◆ Task brief ◆
Unless a line falls after the one with "(589, 429) = (505, 379): beige tray -> none", retype it exactly from the records below; leave out all pictures.

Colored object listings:
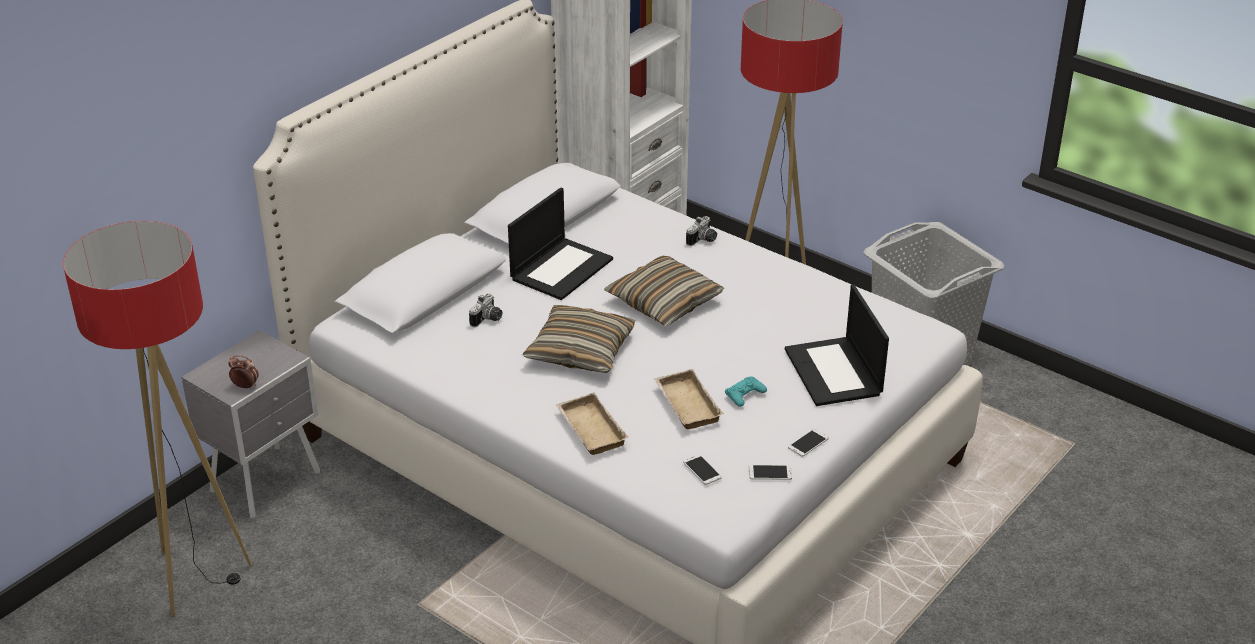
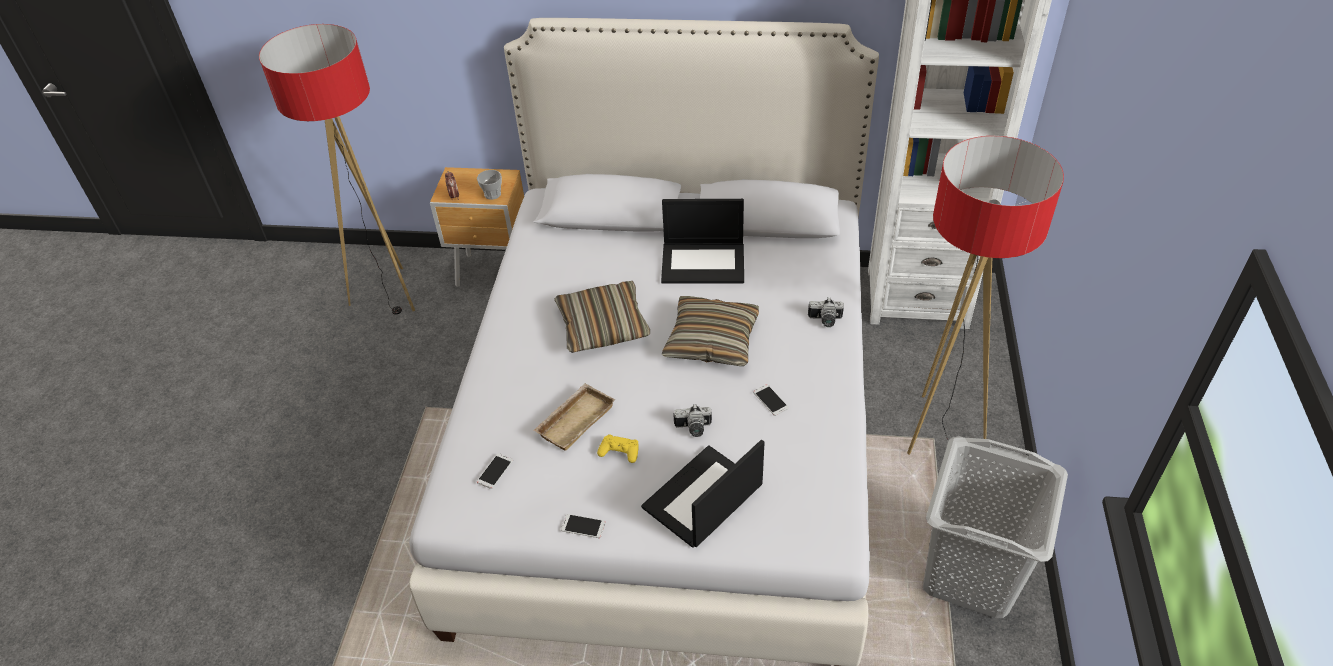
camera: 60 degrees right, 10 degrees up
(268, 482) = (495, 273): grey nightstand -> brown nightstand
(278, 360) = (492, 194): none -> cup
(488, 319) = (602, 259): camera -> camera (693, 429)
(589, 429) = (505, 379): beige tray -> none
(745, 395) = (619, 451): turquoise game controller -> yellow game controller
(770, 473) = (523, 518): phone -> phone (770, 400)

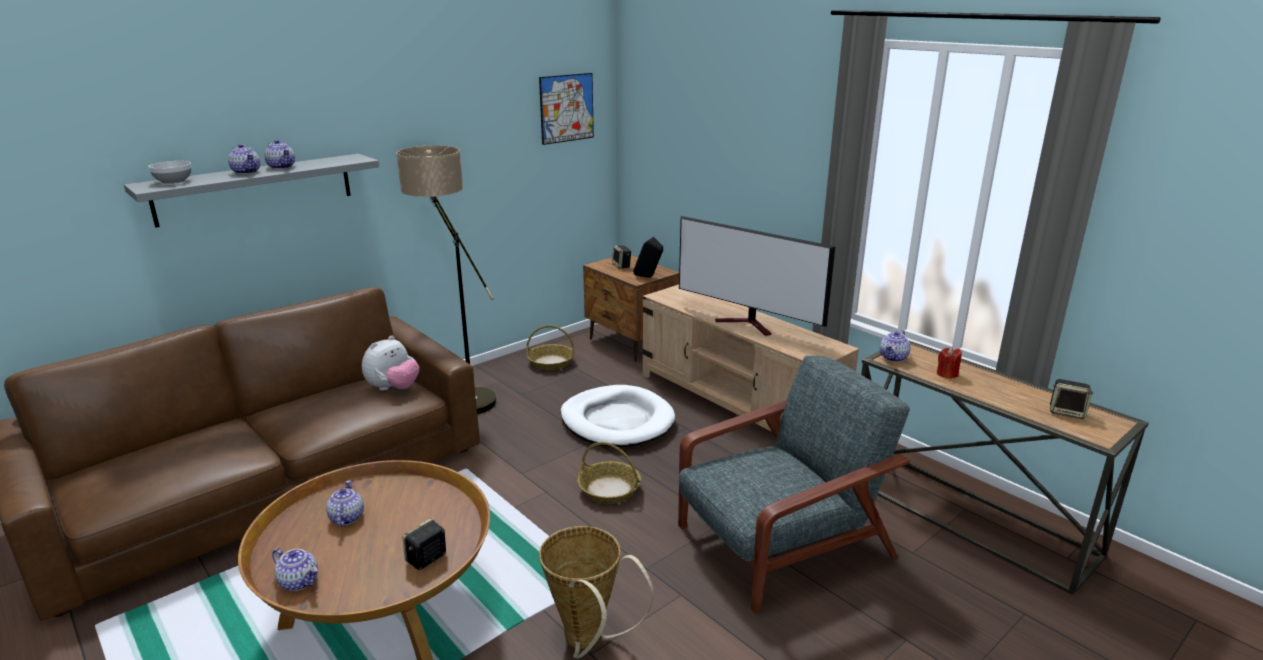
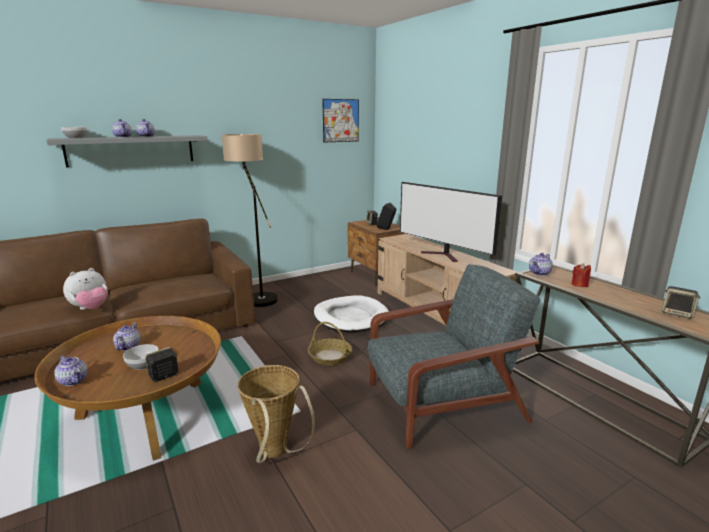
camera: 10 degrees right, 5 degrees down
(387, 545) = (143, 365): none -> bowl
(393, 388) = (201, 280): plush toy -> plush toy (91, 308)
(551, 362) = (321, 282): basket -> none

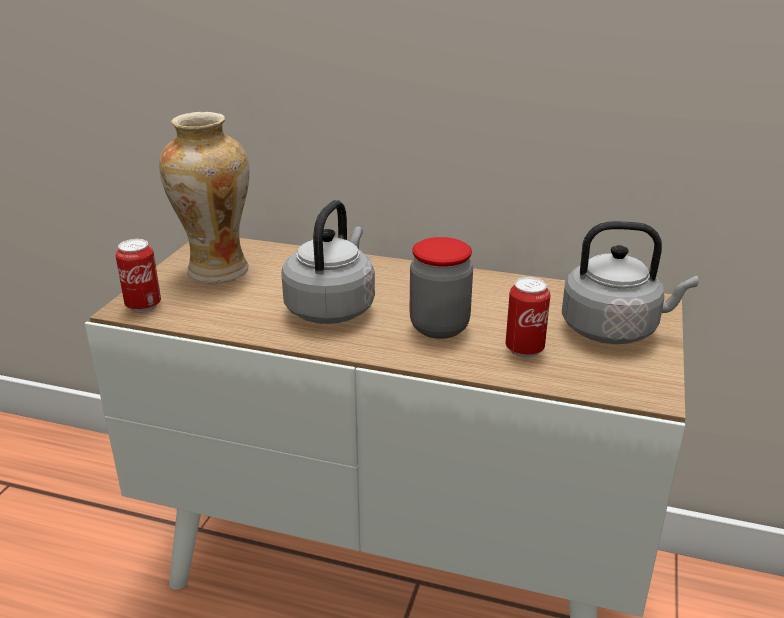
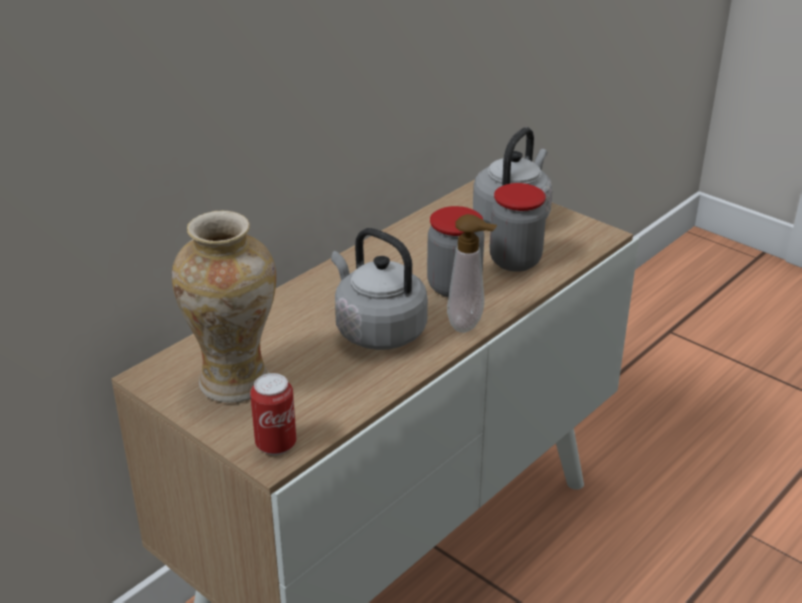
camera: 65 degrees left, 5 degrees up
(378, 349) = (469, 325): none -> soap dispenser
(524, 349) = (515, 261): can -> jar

◆ Response to the task ◆
camera: 60 degrees right, 10 degrees up
(268, 482) = (495, 273): grey nightstand -> brown nightstand
(278, 360) = (492, 194): none -> cup
(488, 319) = (602, 259): camera -> camera (693, 429)
(589, 429) = (505, 379): beige tray -> none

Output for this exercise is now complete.